Here's why what you've likely learned about feelings is dead wrong. | Annie Wright, LMFT | www.anniewright.com

So let’s talk about feelings, shall we?

As a psychotherapist, I truly believe that experiencing our emotions is integral to feeling whole and alive and to having deep and rich relationships.

I truly believe that the more we are able to feel, tolerate, and appropriately express our emotions, the greater our quality of life will be.

However, learning how to feel and appropriately express our emotions is a skill we all have to learn growing up, but, unfortunately, few of us grew up in homes or communities where we received lots of support and encouragement about how to feel and express our feelings.

More likely, many of us grew up in homes or communities where it wasn’t fully okay or even safe to express these emotions.

These early experiences may have created beliefs and patterns in us about our feelings – messages like “anger is bad”, patterns like “I can’t show someone how I feel” etc..

Here's why what you've likely learned about feelings is dead wrong. | Annie Wright, LMFT | www.anniewright.com

Here’s why what you’ve likely learned about feelings is dead wrong.

And while these messages and patterns likely served a great purpose for you back then (keeping you safe, for instance, in a family where it wasn’t safe to show emotions), these early beliefs might now be keeping you locked into rigid emotional patterns that aren’t helping you live a life that feels as rich and connected as you would like.

RECORD SET ▸

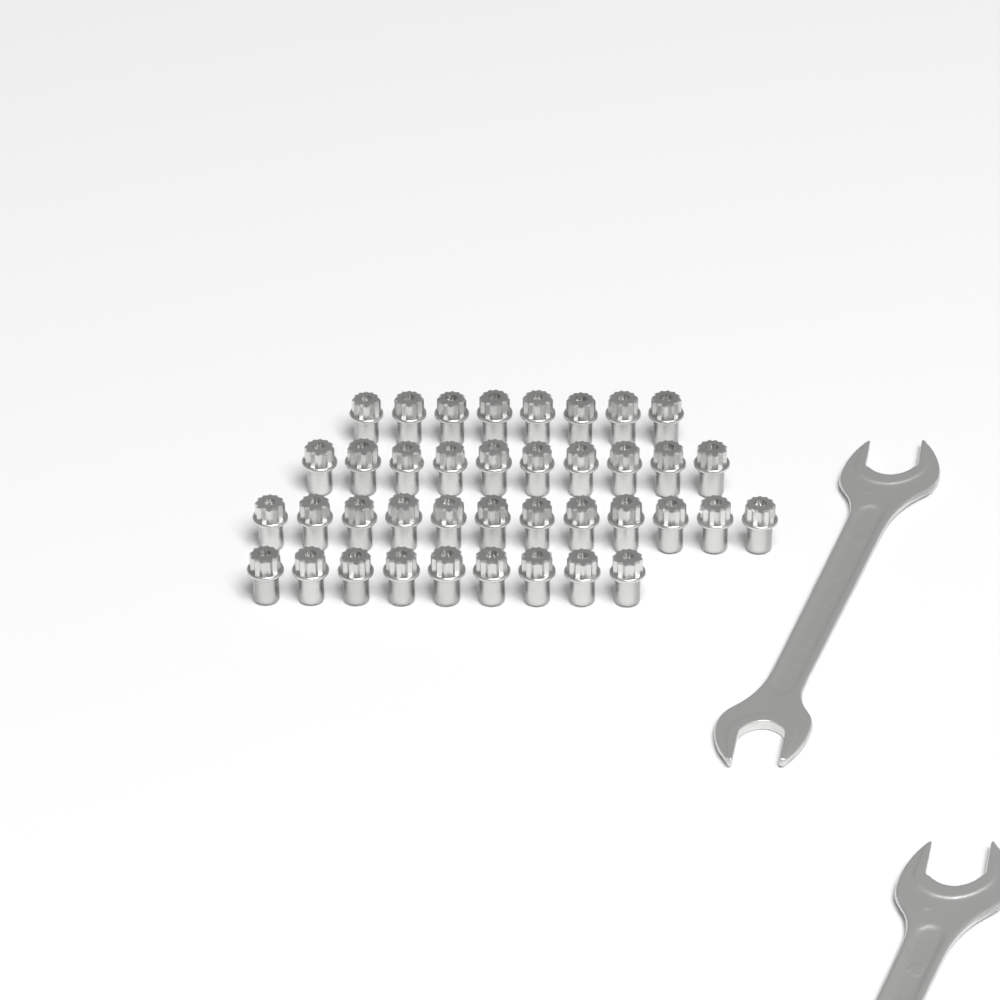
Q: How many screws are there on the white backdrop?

--

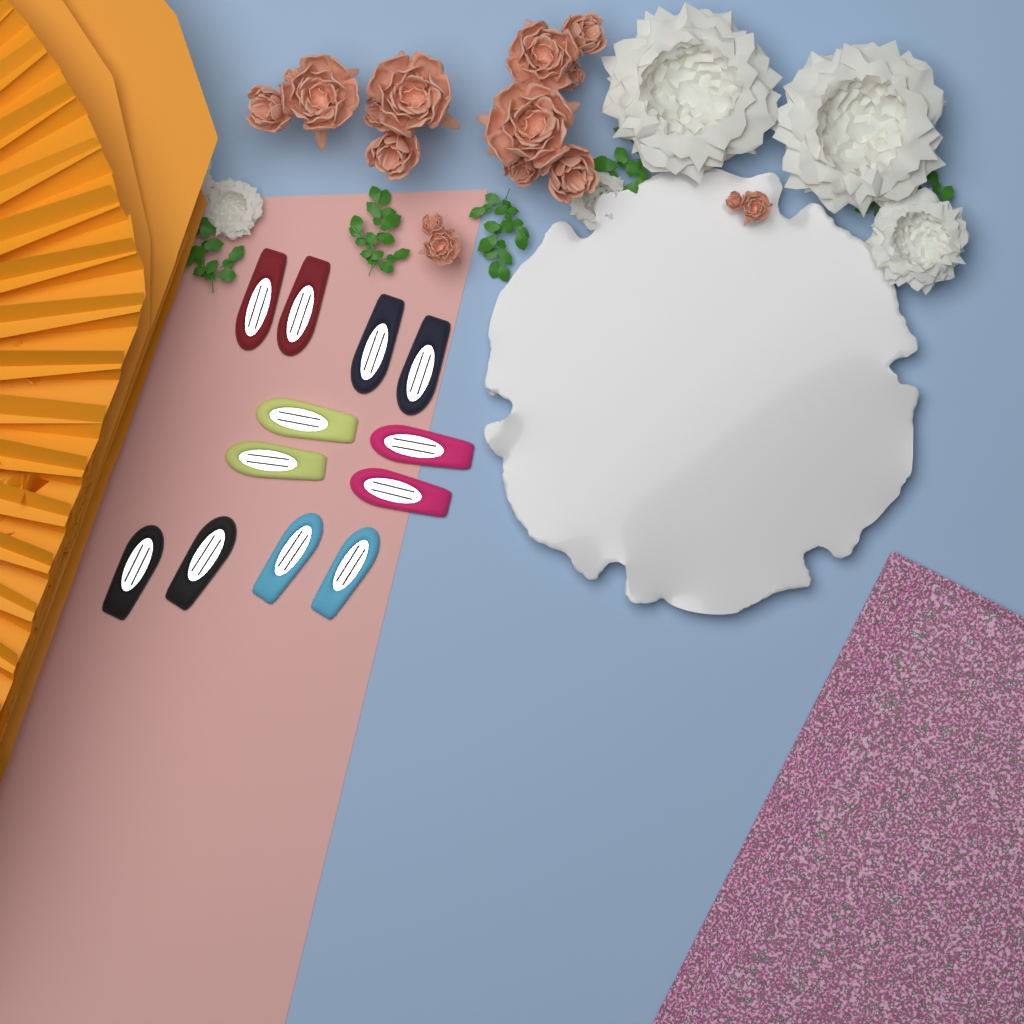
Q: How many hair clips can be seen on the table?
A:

OBJECTIVES ▸
A. Decide whether each statement agrees with the passage on feelings: (i) The writer works as a psychotherapist. (ii) Most people grew up with plenty of support for expressing their feelings. (iii) Early beliefs about feelings may once have kept a person safe. Answer yes or no for each, quoting the words of the passage that decide it.
B. From the passage on feelings, extract the words from "I truly believe that the" up to and including "express our feelings.", copied word for word.

RESULTS OF THE TASKS ▸
A.
(i) Yes: "As a psychotherapist"
(ii) No: "few of us grew up in homes or communities where we received lots of support and encouragement about how to feel and express our feelings"
(iii) Yes: "keeping you safe, for instance, in a family where it wasn’t safe to show emotions"

B.
I truly believe that the more we are able to feel, tolerate, and appropriately express our emotions, the greater our quality of life will be.

However, learning how to feel and appropriately express our emotions is a skill we all have to learn growing up, but, unfortunately, few of us grew up in homes or communities where we received lots of support and encouragement about how to feel and express our feelings.